Briefly: users of vectors often want to load subvectors or slices of other vectors.
E.g. given a big vector V[0...1023] in memory, the user may want to operate 4 elements at a time.
V[0-3] would be aligned,
but V[1-4] would be misaligned.

The problem of motion estimation in digital video is a very good example of this.

== Motion Estimation and Misaligned Memory References ==

Digital video operates on sequences of frames, each frame beiing a MxN matrix of pixels

P[0,0] ... P[0,M-1]
... ... ...
P[M-1,0] ... P[M-1,N-1]

where (M,N) may be values such as CIF (288,252). Much larger videos are now common.

Digital video is usually compressed.
One common form of compression is to find parts of the image that seem to have moved between frames,
and then transmit, rather than the entire region that has moved, a motion vector,
and some correction values.
Motion compensation is the process of reconstructing the pixels from this information;
motion estimation is the proceess of finding such motion vectors and correction values.
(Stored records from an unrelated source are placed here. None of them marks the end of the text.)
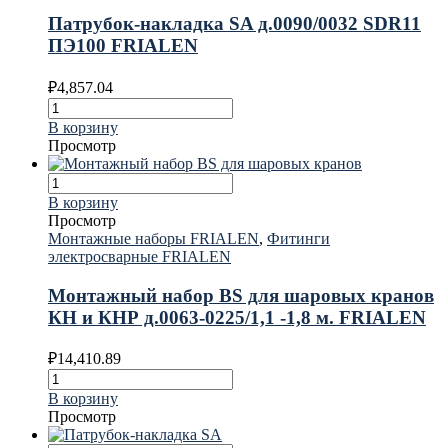
Патрубок-накладка SA д.0090/0032 SDR11
ПЭ100 FRIALEN
₽
4,857.04
В корзину
Просмотр
В корзину
Просмотр
Монтажные наборы FRIALEN
,
Фитинги
электросварные FRIALEN
Монтажный набор BS для шаровых кранов
КН и КНР д.0063-0225/1,1 -1,8 м. FRIALEN
₽
14,410.89
В корзину
Просмотр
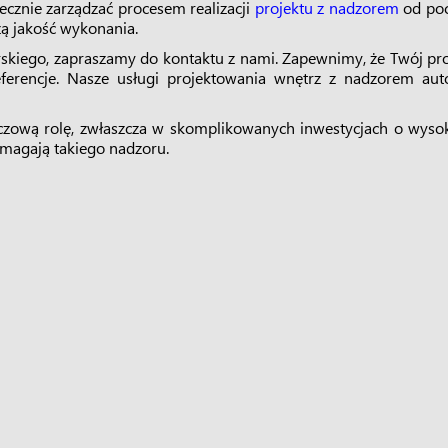
ecznie zarządzać procesem realizacji
projektu z nadzorem
od poc
ą jakość wykonania.
rskiego, zapraszamy do kontaktu z nami. Zapewnimy, że Twój pro
eferencje. Nasze usługi projektowania wnętrz z nadzorem auto
uczową rolę, zwłaszcza w skomplikowanych inwestycjach o wyso
magają takiego nadzoru.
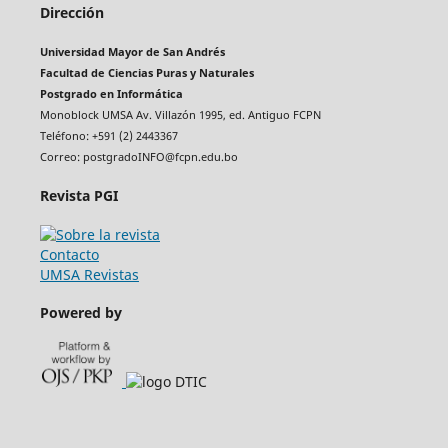
Dirección
Universidad Mayor de San Andrés
Facultad de Ciencias Puras y Naturales
Postgrado en Informática
Monoblock UMSA Av. Villazón 1995, ed. Antiguo FCPN
Teléfono: +591 (2) 2443367
Correo: postgradoINFO@fcpn.edu.bo
Revista PGI
Contacto
UMSA Revistas
Powered by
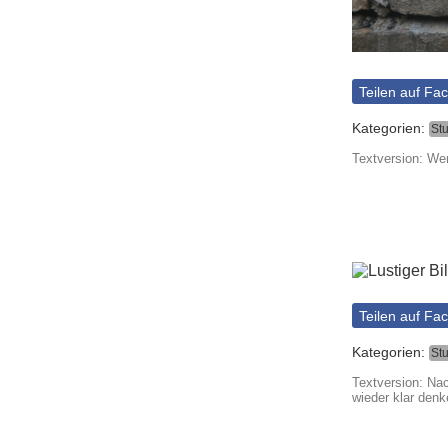
Teilen auf Fa
Kategorien:
St
Textversion: We
Teilen auf Fa
Kategorien:
St
Textversion: Na
wieder klar denk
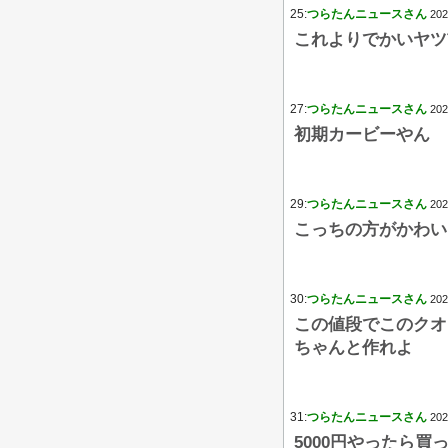
25:
つらたんニュースさん
202
これよりでかいヤツ
27:
つらたんニュースさん
202
初期カービーやん
29:
つらたんニュースさん
202
こっちの方がかわい
30:
つらたんニュースさん
202
この値段でこのクオ
ちゃんと作れよ
31:
つらたんニュースさん
202
5000円やったら買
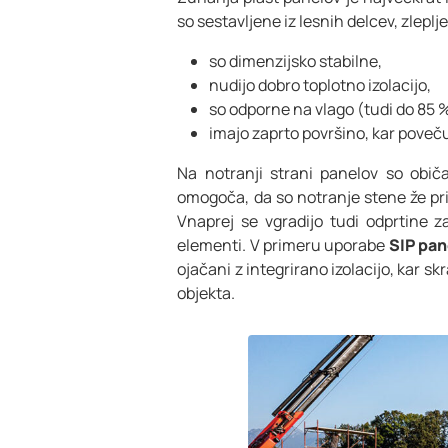
so sestavljene iz lesnih delcev, zleplj
so dimenzijsko stabilne,
nudijo dobro toplotno izolacijo,
so odporne na vlago (tudi do 85 %
imajo zaprto površino, kar poveč
Na notranji strani panelov so ob
omogoča, da so notranje stene že prip
Vnaprej se vgradijo tudi odprtine za
elementi. V primeru uporabe
SIP pan
ojačani z integrirano izolacijo, kar s
objekta.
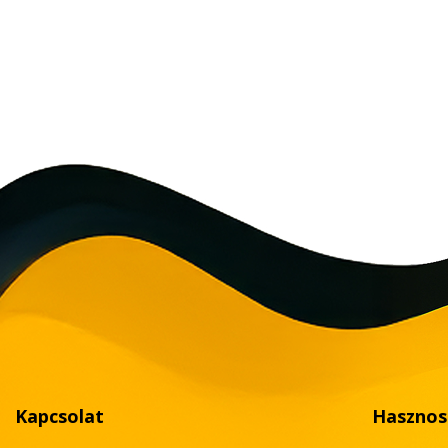
Kapcsolat
Hasznos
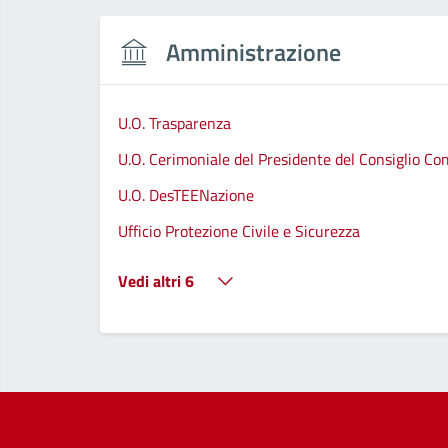
Amministrazione
U.O. Trasparenza
U.O. Cerimoniale del Presidente del Consiglio C
U.O. DesTEENazione
Ufficio Protezione Civile e Sicurezza
Vedi altri 6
Motion estimation is much more computationally intensive than motion compensation.

Most motion estimation algorithms involve a search.
They typically start with a block of pixels in Frame1

P[R,C] ... P[0,C+3]
... ... ...
P[R+3,0] ... P[R+3,C+3]

and compare it, in succession, to offset frames in Frame2
P[R+dR,C+dC] ... P[0+dR,C+3+dC]
... ... ...
P[R+3+dR,0+dC] ... P[R+3+dR,C+3+dC]

Typically the comparisons are done a row at a time, and then summed over all rows in the blocks:

tmp1 := load( Frame1.P[R,C..C+3] )
tmp2 := load( Frame2.P[R+dR,C+dC..C+3+dC] )

The exact search patterns vary by algorithm, but the offset values (dR,dC) nearly always include distances such as 0, 1, 2... etc pixels.
In fact, they often include sub-pixel granularity, such as 1/2 and 1/4 pixels.

It can therefore be seen that motion estimation naturally involves vectors that are not [[naturally aligned]].
Although the pixels may be naturally aligned, a group of 4 pixels P[1..4] is not.

There have been various attempts to mitigate the alignment issues.
For example, for motion estimation some forms of the [[MPSAD]] instruction may load double width slices, and extract all possible subslices.
These are a special form of [[convolution instructions]] or [[moving window instructions]].

However, this is toothpaste: when one source of vector misalignment has been cured, another crops up somewhere else.